§ **SOAL SINGKAT**
Bagaimana terjemahan bahasa Inggris untuk kalimat "Kebudayaan mengandung tiga hal utama, yaitu sebagai sistem budaya, aktivitas, dan kebudayaan yang berwujud benda-benda (fisik)." dari kutipan halaman tentang kebudayaan?

Menurut Suparlan (1986) kebudayaan ialah keseluruhan pengetahuan yang dipunyai oleh masyarakat oleh manusia sebagai mahluk sosial, yang isinya adalah perangkat-perangkat, model-model pengetahuan yang secara selektif dapat digunakan untuk memahami dan menginterpretasikan lingkungan yang dihadapi dan untuk mendorong dan menciptakan tindakan-tindakan yang diperlukannya. Dua pengertian di atas merujuk kepada pandangan kaum evolusionistik yang memberikan pengertian kebudayaan sebagai bentuk cipta, rasa, dan karsa atau kelakuan dan hasil kelakuan manusia. Kebudayaan mengandung tiga hal utama, yaitu sebagai sistem budaya, aktivitas, dan kebudayaan yang berwujud benda-benda (fisik).

Dengan demikian, dari berbagai definisi tentang kebudayaan di atas, dapat direduksi sebuah pengertian sederhana, bahwa kebudayaan merupakan bentuk hasil aktivitas nalar manusia yang terwujud dalam beberapa aspek yang meliputi sistem pengetahuan, nilai, pandangan hidup, kepercayaan, persepsi, dan etos kebudayaan sebagai watak khas dari setiap masyarakat.

Wujud Kebudayaan

Berdasarkan definisi tentang kebudayaan di atas, dapat kita temukan bahwa terdapat sebuah dimensi wujud budaya. Menurut dimensi wujudnya, kebudayaan meliputi tiga wujud, yang antara lain:

  1. Wujud ide

Wujud tersebut menunjukkan wujud ide dari kebudayaan, yang sifatnya abstrak. Dalam wujud ide ini terdapat gagasan, nilai, dan tata kelakuan, yang fungsinya ada untuk mengatur, mengendalikan, dan memberi arah kepada tindakan, kelakuan dan perbuatan manusia dalam masyarakat sebagai bentuk kesopanan. Kebudayaan ideal ini sering pula disebut sebagai sistem budaya yang merupakan komponen kebudayaan yang berisi pikiran, gagasan, konsep, serta keyakinan, yang dalam bahasa Indonesia lazim kita sebut sebagai adat istiadat.

§ **MATERI YANG DISEDIAKAN**
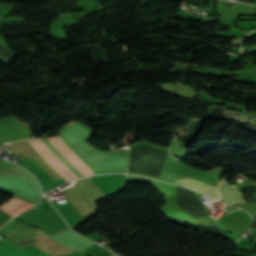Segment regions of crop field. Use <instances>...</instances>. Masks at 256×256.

§ **HASIL**
Culture contains three main things, namely culture as a cultural system, as activity, and as culture in the form of (physical) objects.